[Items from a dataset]
====

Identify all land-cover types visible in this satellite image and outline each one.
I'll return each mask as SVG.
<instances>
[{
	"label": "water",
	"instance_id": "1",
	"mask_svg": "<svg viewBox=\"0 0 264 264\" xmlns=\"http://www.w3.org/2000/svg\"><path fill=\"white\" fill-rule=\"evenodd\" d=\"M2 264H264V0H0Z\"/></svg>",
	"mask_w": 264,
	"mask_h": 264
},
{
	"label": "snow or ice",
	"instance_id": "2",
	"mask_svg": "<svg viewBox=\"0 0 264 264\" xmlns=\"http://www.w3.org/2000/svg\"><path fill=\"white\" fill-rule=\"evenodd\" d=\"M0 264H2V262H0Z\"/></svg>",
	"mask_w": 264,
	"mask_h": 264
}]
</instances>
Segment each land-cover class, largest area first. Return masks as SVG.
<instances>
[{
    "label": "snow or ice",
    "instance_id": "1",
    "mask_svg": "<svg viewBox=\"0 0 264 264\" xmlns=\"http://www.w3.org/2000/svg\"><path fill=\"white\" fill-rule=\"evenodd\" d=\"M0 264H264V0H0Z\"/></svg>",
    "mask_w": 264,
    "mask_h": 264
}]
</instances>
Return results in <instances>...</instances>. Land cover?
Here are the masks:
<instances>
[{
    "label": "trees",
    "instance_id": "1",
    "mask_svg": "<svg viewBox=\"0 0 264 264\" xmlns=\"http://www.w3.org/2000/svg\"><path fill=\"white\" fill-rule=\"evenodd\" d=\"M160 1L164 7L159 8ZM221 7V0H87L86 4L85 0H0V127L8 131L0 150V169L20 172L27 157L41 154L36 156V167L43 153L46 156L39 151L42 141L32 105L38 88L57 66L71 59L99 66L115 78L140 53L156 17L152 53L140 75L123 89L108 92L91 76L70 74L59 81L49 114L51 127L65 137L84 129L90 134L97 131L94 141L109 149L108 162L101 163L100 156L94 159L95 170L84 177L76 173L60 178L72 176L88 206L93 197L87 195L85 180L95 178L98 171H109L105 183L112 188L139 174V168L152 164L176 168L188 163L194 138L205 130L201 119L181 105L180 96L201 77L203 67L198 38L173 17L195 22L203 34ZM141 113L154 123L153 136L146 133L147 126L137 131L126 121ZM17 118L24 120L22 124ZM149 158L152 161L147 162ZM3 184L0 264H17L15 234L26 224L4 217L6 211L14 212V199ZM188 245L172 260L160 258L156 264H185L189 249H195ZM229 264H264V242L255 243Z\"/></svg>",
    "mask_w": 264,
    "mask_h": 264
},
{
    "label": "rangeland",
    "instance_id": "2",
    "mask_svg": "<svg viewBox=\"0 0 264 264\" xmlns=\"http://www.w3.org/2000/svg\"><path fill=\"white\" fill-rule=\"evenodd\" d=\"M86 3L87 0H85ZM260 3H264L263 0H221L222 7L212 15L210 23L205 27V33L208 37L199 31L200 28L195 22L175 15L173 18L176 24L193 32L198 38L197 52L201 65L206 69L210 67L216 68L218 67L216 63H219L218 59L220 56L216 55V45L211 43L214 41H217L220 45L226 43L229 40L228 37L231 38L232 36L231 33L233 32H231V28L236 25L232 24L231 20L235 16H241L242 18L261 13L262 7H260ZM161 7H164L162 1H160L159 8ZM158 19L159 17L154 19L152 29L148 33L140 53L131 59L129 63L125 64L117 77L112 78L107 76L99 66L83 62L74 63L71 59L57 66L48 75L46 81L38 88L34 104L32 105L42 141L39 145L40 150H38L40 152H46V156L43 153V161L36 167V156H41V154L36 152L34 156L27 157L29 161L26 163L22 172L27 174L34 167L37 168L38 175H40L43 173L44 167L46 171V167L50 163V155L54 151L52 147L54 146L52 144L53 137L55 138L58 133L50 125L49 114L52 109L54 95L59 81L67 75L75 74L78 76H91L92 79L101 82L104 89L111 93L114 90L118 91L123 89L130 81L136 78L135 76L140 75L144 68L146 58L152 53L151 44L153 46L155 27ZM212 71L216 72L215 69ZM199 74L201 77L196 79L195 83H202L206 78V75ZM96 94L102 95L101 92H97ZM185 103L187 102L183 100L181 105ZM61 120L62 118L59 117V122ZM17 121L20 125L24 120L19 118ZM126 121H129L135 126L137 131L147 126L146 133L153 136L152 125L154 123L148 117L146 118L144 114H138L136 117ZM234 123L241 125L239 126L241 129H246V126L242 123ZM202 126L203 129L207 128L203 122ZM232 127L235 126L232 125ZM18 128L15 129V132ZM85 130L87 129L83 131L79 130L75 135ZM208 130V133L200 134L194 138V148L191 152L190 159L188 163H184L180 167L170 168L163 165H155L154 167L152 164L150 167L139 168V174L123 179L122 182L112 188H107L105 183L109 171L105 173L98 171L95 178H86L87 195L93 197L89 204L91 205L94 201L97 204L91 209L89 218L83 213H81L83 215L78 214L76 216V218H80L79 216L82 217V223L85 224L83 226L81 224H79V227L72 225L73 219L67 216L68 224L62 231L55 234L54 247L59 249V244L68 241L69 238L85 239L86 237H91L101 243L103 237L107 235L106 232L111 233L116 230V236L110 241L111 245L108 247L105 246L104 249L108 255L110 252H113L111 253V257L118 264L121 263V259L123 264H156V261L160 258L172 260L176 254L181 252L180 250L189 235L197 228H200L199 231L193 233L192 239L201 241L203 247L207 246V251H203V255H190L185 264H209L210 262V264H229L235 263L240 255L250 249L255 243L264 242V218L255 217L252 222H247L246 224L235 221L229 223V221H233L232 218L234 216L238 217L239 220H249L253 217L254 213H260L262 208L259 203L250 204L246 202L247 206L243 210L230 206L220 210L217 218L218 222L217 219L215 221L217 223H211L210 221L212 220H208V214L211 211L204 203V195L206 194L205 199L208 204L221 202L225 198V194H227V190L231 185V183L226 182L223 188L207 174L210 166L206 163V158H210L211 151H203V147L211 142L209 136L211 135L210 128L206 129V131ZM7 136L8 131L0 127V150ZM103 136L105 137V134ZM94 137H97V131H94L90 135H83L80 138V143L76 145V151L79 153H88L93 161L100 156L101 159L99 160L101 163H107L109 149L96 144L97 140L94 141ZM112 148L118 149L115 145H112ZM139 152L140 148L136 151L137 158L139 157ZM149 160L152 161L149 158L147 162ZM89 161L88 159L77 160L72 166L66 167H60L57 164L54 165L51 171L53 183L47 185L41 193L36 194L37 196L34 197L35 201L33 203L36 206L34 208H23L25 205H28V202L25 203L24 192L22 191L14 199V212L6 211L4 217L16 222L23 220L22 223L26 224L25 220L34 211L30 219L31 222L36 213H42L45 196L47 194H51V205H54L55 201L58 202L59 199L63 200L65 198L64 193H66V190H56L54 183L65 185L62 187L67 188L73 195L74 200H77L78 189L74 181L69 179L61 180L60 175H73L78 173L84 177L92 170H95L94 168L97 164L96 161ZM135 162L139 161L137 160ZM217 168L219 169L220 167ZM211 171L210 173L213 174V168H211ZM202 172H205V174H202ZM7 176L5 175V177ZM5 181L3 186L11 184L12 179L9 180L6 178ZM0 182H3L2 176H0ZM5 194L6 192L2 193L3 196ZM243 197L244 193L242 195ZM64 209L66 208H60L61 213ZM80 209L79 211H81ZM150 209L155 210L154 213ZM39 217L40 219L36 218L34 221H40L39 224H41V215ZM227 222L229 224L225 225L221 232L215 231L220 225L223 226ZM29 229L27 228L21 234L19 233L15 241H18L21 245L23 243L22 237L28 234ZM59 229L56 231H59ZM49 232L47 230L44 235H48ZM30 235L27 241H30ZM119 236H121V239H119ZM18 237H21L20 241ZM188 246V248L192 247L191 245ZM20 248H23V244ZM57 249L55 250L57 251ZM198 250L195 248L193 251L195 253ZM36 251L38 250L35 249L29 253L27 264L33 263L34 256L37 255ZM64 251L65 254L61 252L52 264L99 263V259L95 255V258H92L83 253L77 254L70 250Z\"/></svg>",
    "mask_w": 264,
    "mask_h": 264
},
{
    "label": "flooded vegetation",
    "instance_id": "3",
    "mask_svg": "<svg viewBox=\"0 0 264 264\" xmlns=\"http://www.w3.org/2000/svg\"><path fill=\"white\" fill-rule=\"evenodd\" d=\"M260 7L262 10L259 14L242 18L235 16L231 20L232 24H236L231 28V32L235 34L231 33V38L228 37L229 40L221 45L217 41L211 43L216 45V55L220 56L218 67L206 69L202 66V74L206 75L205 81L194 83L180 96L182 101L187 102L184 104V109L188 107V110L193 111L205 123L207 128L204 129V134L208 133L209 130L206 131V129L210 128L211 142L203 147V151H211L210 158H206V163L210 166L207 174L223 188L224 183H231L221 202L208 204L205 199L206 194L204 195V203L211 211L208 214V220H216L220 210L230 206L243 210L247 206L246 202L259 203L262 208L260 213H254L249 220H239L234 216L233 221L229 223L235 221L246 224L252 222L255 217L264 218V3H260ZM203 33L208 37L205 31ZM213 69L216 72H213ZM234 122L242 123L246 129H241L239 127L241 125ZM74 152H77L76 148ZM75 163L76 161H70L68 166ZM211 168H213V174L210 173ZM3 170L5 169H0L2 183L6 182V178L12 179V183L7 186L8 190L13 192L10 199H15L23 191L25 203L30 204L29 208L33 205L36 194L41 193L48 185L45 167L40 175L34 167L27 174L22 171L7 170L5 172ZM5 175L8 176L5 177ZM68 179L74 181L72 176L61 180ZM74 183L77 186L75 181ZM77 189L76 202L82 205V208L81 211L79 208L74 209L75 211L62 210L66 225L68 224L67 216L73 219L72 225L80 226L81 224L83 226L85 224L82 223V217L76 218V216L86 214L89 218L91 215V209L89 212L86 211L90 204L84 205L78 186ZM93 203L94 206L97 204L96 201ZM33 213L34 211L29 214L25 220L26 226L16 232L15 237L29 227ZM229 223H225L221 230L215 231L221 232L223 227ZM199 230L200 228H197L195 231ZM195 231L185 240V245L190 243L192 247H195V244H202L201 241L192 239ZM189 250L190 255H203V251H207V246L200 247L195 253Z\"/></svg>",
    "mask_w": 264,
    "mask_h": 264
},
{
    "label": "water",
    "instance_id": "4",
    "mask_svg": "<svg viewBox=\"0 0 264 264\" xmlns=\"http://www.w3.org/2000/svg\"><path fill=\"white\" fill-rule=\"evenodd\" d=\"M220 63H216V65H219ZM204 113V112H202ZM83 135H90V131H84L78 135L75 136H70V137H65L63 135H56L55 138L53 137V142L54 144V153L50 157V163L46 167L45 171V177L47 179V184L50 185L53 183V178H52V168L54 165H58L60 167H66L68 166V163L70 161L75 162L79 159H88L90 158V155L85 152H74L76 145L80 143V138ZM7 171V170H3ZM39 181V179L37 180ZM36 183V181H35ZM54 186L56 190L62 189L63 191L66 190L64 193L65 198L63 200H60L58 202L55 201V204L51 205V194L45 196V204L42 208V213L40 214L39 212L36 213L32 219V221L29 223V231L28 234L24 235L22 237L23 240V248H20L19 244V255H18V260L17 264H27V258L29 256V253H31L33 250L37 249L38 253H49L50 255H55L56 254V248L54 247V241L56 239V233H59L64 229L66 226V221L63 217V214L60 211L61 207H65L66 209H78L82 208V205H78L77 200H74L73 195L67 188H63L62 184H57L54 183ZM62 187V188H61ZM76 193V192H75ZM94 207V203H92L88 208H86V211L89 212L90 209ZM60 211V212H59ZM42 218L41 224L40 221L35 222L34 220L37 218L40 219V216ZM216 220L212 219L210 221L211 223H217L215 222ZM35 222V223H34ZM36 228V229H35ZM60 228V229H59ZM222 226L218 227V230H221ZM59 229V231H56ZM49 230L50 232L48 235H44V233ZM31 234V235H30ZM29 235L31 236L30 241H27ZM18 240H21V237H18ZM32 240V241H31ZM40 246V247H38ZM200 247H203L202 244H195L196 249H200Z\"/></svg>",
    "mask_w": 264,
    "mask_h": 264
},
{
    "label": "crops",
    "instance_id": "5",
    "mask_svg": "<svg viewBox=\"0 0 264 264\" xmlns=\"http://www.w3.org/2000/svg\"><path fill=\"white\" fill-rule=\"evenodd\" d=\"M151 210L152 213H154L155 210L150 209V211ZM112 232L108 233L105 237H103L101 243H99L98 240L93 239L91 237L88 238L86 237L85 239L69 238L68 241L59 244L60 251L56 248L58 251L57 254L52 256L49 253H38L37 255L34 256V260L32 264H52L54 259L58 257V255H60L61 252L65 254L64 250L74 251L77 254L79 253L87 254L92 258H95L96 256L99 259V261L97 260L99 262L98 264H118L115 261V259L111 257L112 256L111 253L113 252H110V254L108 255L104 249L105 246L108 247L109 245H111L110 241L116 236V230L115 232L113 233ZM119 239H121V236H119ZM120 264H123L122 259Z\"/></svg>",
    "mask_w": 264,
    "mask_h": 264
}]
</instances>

====

- **YOUR OBJECTIVE**:
Pull out every line in the data that contains the word "label", matching case exactly.

- **CORRECT ANSWER**:
	"label": "water",
	"label": "snow or ice",
    "label": "snow or ice",
    "label": "trees",
    "label": "rangeland",
    "label": "flooded vegetation",
    "label": "water",
    "label": "crops",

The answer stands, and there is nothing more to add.